Before starting the intervention, we had a run-in period during which we measured how many patients each centre recruited over a 60-day period. We chose 60 days because many centres recruited small numbers of patients, 0-1 patients/months, and we estimated that a shorter period would lead to overly small numbers, and random variations.
Outcomes
The primary outcome was the recruitment rate in the EFFECTS-trial 60 days post the ERUTECC intervention, compared with 60 days pre-intervention. Secondary outcomes were to compare the effect of the intervention on recruitment rates in:
1. Low- versus medium recruiting centres (according to their average recruiting/month in an 18 months observation period between 1 March 2016 and 30 Aug 2017)
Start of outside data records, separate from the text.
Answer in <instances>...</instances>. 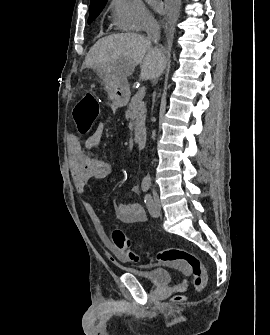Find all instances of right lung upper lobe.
<instances>
[{"mask_svg": "<svg viewBox=\"0 0 270 335\" xmlns=\"http://www.w3.org/2000/svg\"><path fill=\"white\" fill-rule=\"evenodd\" d=\"M105 2H107V0H91L90 5H96Z\"/></svg>", "mask_w": 270, "mask_h": 335, "instance_id": "cb5924a9", "label": "right lung upper lobe"}]
</instances>
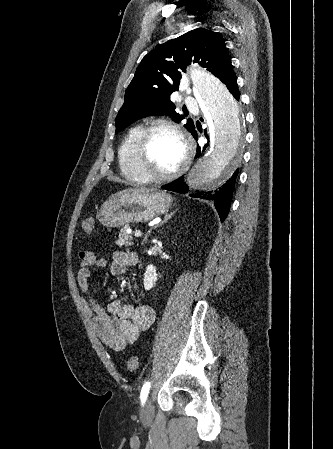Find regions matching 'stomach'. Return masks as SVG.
Wrapping results in <instances>:
<instances>
[{
  "mask_svg": "<svg viewBox=\"0 0 333 449\" xmlns=\"http://www.w3.org/2000/svg\"><path fill=\"white\" fill-rule=\"evenodd\" d=\"M172 204L165 192L133 191L123 193L104 202L97 219L104 226L122 227L129 223L148 222L164 214Z\"/></svg>",
  "mask_w": 333,
  "mask_h": 449,
  "instance_id": "0dacf381",
  "label": "stomach"
}]
</instances>
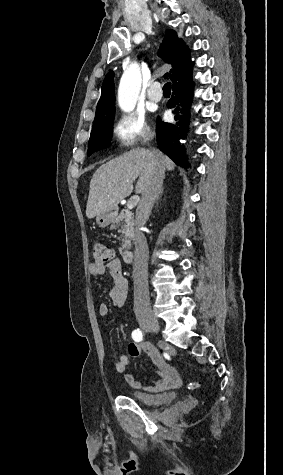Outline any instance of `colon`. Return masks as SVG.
<instances>
[{
  "label": "colon",
  "instance_id": "1",
  "mask_svg": "<svg viewBox=\"0 0 283 475\" xmlns=\"http://www.w3.org/2000/svg\"><path fill=\"white\" fill-rule=\"evenodd\" d=\"M91 254L93 256L95 267L103 266L105 264H112L114 259L113 249L98 242L92 244Z\"/></svg>",
  "mask_w": 283,
  "mask_h": 475
}]
</instances>
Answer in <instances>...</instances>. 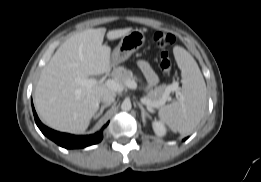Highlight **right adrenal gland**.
Masks as SVG:
<instances>
[{"label":"right adrenal gland","instance_id":"1","mask_svg":"<svg viewBox=\"0 0 261 182\" xmlns=\"http://www.w3.org/2000/svg\"><path fill=\"white\" fill-rule=\"evenodd\" d=\"M108 106H109V105H102V106L99 108L98 112H96V115L94 116V118H98L100 115H102L104 109L107 108Z\"/></svg>","mask_w":261,"mask_h":182}]
</instances>
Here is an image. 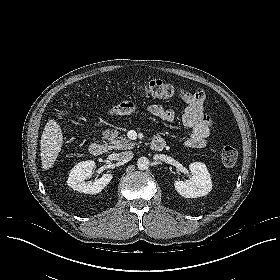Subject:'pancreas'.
<instances>
[{
    "label": "pancreas",
    "instance_id": "pancreas-1",
    "mask_svg": "<svg viewBox=\"0 0 280 280\" xmlns=\"http://www.w3.org/2000/svg\"><path fill=\"white\" fill-rule=\"evenodd\" d=\"M104 138L109 141V149H132L136 145V143L127 139L125 136H118L117 131H105Z\"/></svg>",
    "mask_w": 280,
    "mask_h": 280
}]
</instances>
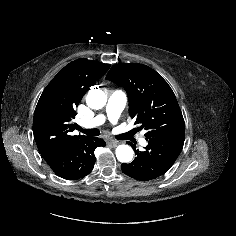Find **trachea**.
Listing matches in <instances>:
<instances>
[{
  "mask_svg": "<svg viewBox=\"0 0 236 236\" xmlns=\"http://www.w3.org/2000/svg\"><path fill=\"white\" fill-rule=\"evenodd\" d=\"M78 130L80 132L86 134V135H89V136H98V135H100V130L97 129V128L86 130V129H83L81 127H78Z\"/></svg>",
  "mask_w": 236,
  "mask_h": 236,
  "instance_id": "1",
  "label": "trachea"
}]
</instances>
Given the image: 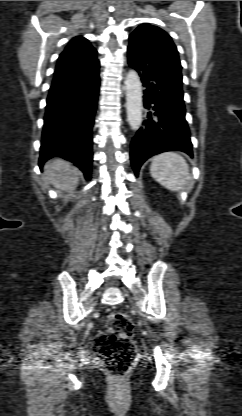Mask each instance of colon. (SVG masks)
Instances as JSON below:
<instances>
[{
	"label": "colon",
	"mask_w": 242,
	"mask_h": 416,
	"mask_svg": "<svg viewBox=\"0 0 242 416\" xmlns=\"http://www.w3.org/2000/svg\"><path fill=\"white\" fill-rule=\"evenodd\" d=\"M134 325L124 312H110L106 328L97 334L94 350L114 377H123L137 357V348L132 340Z\"/></svg>",
	"instance_id": "1"
}]
</instances>
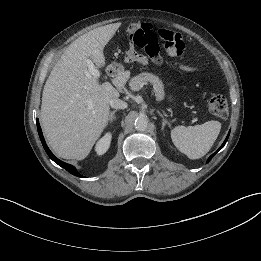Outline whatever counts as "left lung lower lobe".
Instances as JSON below:
<instances>
[{"label":"left lung lower lobe","mask_w":261,"mask_h":261,"mask_svg":"<svg viewBox=\"0 0 261 261\" xmlns=\"http://www.w3.org/2000/svg\"><path fill=\"white\" fill-rule=\"evenodd\" d=\"M228 137H229V134L227 135V137H226L225 141L223 142V144L221 145V147H220L214 154H212V155L208 158L207 162H209V161L213 158V156H214L221 148L224 147V145H225L226 142H227Z\"/></svg>","instance_id":"obj_1"}]
</instances>
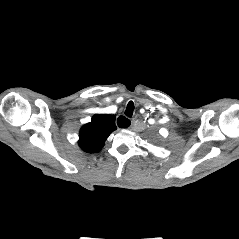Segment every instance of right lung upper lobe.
Instances as JSON below:
<instances>
[{
	"label": "right lung upper lobe",
	"mask_w": 239,
	"mask_h": 239,
	"mask_svg": "<svg viewBox=\"0 0 239 239\" xmlns=\"http://www.w3.org/2000/svg\"><path fill=\"white\" fill-rule=\"evenodd\" d=\"M116 129L115 116L108 114H96L91 122L84 125L79 134V146L85 152H99L107 137Z\"/></svg>",
	"instance_id": "obj_1"
}]
</instances>
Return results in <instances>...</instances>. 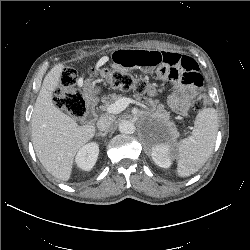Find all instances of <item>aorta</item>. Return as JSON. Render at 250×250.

2. Small versus large (>500 stroke/year) stroke units
3. Stroke units versus rehabilitation clinics
4. University hospitals versus non-university hospitals
5. Experienced centres versus non-experienced centres. (An experienced centre was defined as a centre where both the investigator and the study nurse had been involved in five or more trials or had carried out their own research).
6. Recruitment rate 61–120 days post teleconference compared with 61-120 days pre- intervention.
Exploratory, we compared the recruitment 30 day before with 30 days after the intervention (post-hoc analysis).
The participants were not informed about the aim of ERUTECC or that the timing of the intervention was randomised or that we measured numbers of randomised patients before and after intervention, but they were fully aware of the fact that we wanted to enhance recruitment. The exact numbers of recruitment per centre were available at the public domain through a link that was updated in real time since the start of the EFFECTS study [17].
Statistical methods
For the primary outcome, we compared the numbers of included subjects 60 days before intervention with the numbers of subject 60 days post intervention. The null hypothesis was that there is no difference before and after. We considered a 20% increased recruitment rate as being a positive outcome. For the secondary outcomes, we compared the difference between the recruitment rates before and after intervention in the same way.